There’s something irresistible about an old cut diamond. Maybe it’s the soft shimmer beneath candlelight. Maybe it’s the slight wonkiness that hints at a human hand. Maybe it’s the knowledge that this gem has lived a life before yours – and still sparkles enduringly.
But as romantic old cut diamonds begin to gain popularity, so do imitations. Today, some jewellers offer “vintage-style” or “antique-inspired” stones that mimic the charm of the real thing, without the history and authenticity. In another context, you might be seeking a vintage engagement ring and would like to equip yourself with the ability to differentiate ‘old cut’ from simply ‘recycled’.
Before identifying an old cut diamond’s authenticity, it's important to understand what qualifies as an old cut.
Old cut diamonds were the dominant style from the early 1700s until the early 20th century. They were cut entirely by hand, before the invention of modern laser and machine-cutting tools. Largely pre-dating mainstream electric lighting, these cuts prioritised sparkle in low light - especially candlelight. Their facets are much deeper than the contemporary brilliant-cut, which is designed for extreme surface-level sparkle.
The hand-faceted nature of old cut diamonds means each stone is subtly different, with unique proportions and quirks.
The three key variations of the old cut you’ll encounter are…
If a diamond boasts any of these characteristics, it may well be an old cut – but they’re not a guarantee of vintage authenticity.
If you’re shopping specifically for a vintage or antique piece of jewellery, one of the most reliable clues to a diamond’s age is the setting it’s secured in. True vintage diamonds are often still housed in their original settings.
Here’s what to look for…
One of the easiest visual markers of an old cut diamond is its culet - the tiny facet at the very bottom of the stone.
Modern brilliant cut diamonds often have a pointed culet, whilst most old cuts have a flat or open culet. Viewed from the top (the table), this can look like a tiny circle or hole in the centre of the stone. An open culet was intentional - it helped reduce breakage during cutting and allowed light to bounce more softly within the diamond, creating that romantic, flickering glow that old cuts are known for.
Whilst you’re examining your diamond’s facets, keep an eye out for any irregularities; a lopsided edge or a lack of symmetry, for example. These charming quirks are indicators of hand-faceting, and would by no means be deemed ‘acceptable’ in today’s age of machine-cutting and perfection.
Modern brilliant cut diamonds are engineered for maximum sparkle under bright electric light; their symmetry and precision creating a sharp, uniform brilliance. In contrast, old cut diamonds don’t glitter like their modern counterparts - they glow. Their broader facets and asymmetrical angles create a softer, more dispersed play of light - especially beautiful under candlelight or low evening light.
It’s not uncommon for old cut diamonds to boast a warmer tone than the average brilliant cut of today, too. When the 4Cs diamond-grading system was rolled out in 1949, also ushered in was a higher expectation for ‘perfection’. Generally speaking, the universal standard for a desirable diamond is anywhere within the ‘colourless’ D-E hue range. Predating this system, diamonds were not judged quite so critically, with more yellow and brown stones making their way into circulation.

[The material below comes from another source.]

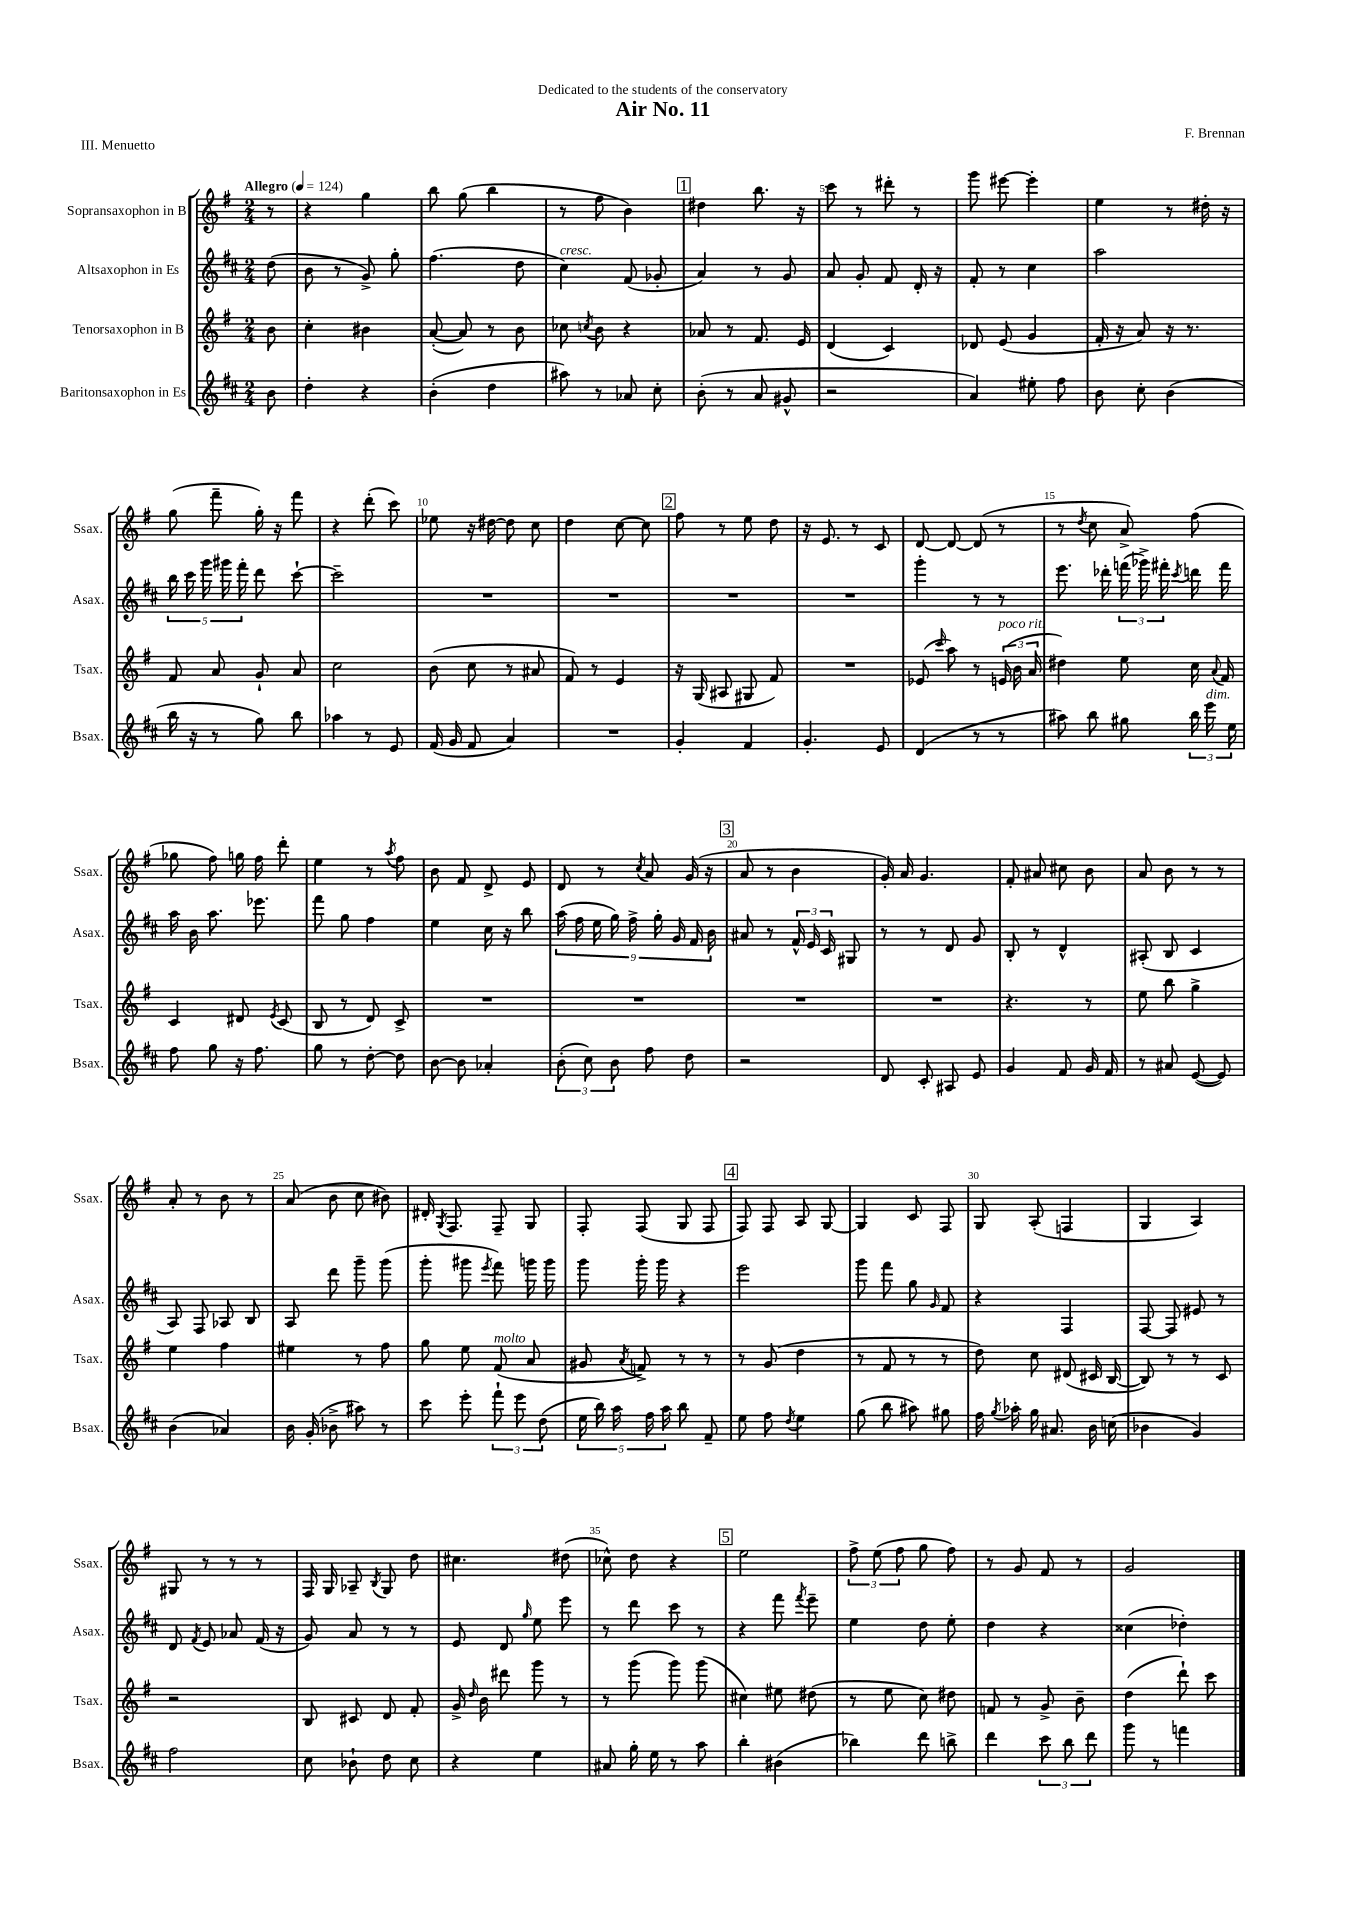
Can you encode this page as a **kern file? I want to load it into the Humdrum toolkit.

In other words, if the diamond you’re looking at exhibits more personality than ‘perfection,’ it could well be a genuine vintage old cut.
Whilst old cut diamonds pre-date modern certification systems, many can now be assessed and graded by gemmological labs such as the Gemmological Institute of America (GIA). A GIA certificate can go as far as to confirm if a diamond is an Old Mine, Old European, or Transitional cut.
Some antique dealers or jewellers may also be able to provide provenance details - documentation or storytelling about the ring’s previous ownership, date of manufacture, or era-specific characteristics.
Of course, not every old cut diamond comes with a paper trail. That doesn’t mean it isn’t vintage - just that you’ll need to rely more heavily on visual assessment and the expertise of a trusted jeweller.
A reputable seller should be open and knowledgeable about the history of diamonds and their features. In the absence of documentation, it’s worth asking:
A trustworthy jeweller won’t mind these questions - in fact, they’ll likely welcome them.